> [Task statement]
Repeat the records exactly as given. Do not include the pictures.

Dataset excerpts
============

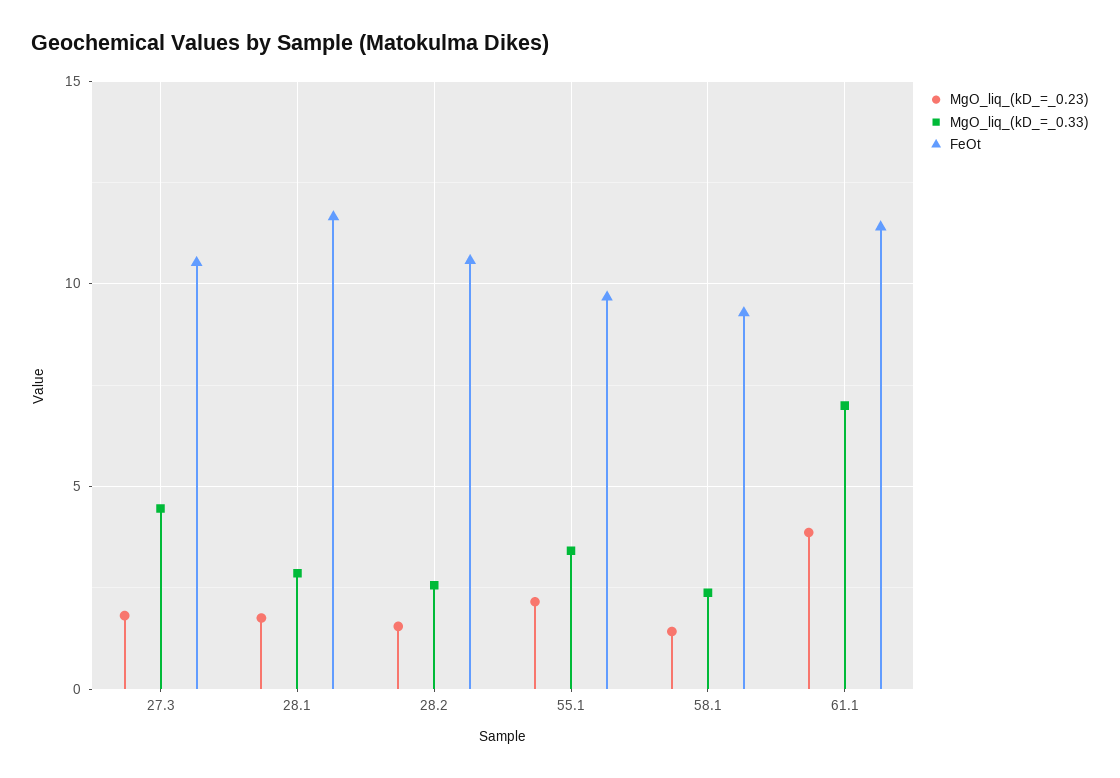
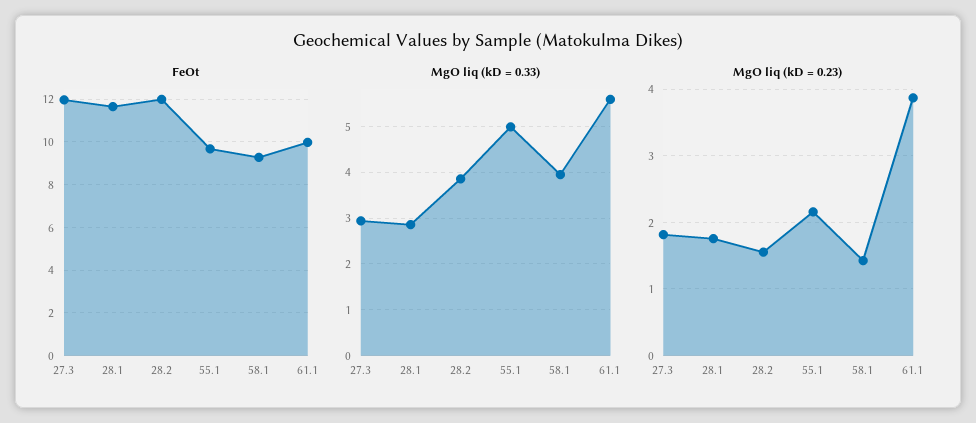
MgO_liq_(kD_=_0.33), 27.3: 4.5 -> 3
FeOt, 27.3: 10.5 -> 12
MgO_liq_(kD_=_0.33), 28.2: 2.5 -> 3.8
FeOt, 28.2: 10.5 -> 12
MgO_liq_(kD_=_0.33), 55.1: 3.5 -> 5
MgO_liq_(kD_=_0.33), 58.1: 2.5 -> 4
MgO_liq_(kD_=_0.33), 61.1: 7 -> 5.6
FeOt, 61.1: 11.5 -> 10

============

> [Written response]
MgO_liq_(kD_=_0.33), 27.3: 4.5 -> 3
FeOt, 27.3: 10.5 -> 12
MgO_liq_(kD_=_0.33), 28.2: 2.5 -> 3.8
FeOt, 28.2: 10.5 -> 12
MgO_liq_(kD_=_0.33), 55.1: 3.5 -> 5
MgO_liq_(kD_=_0.33), 58.1: 2.5 -> 4
MgO_liq_(kD_=_0.33), 61.1: 7 -> 5.6
FeOt, 61.1: 11.5 -> 10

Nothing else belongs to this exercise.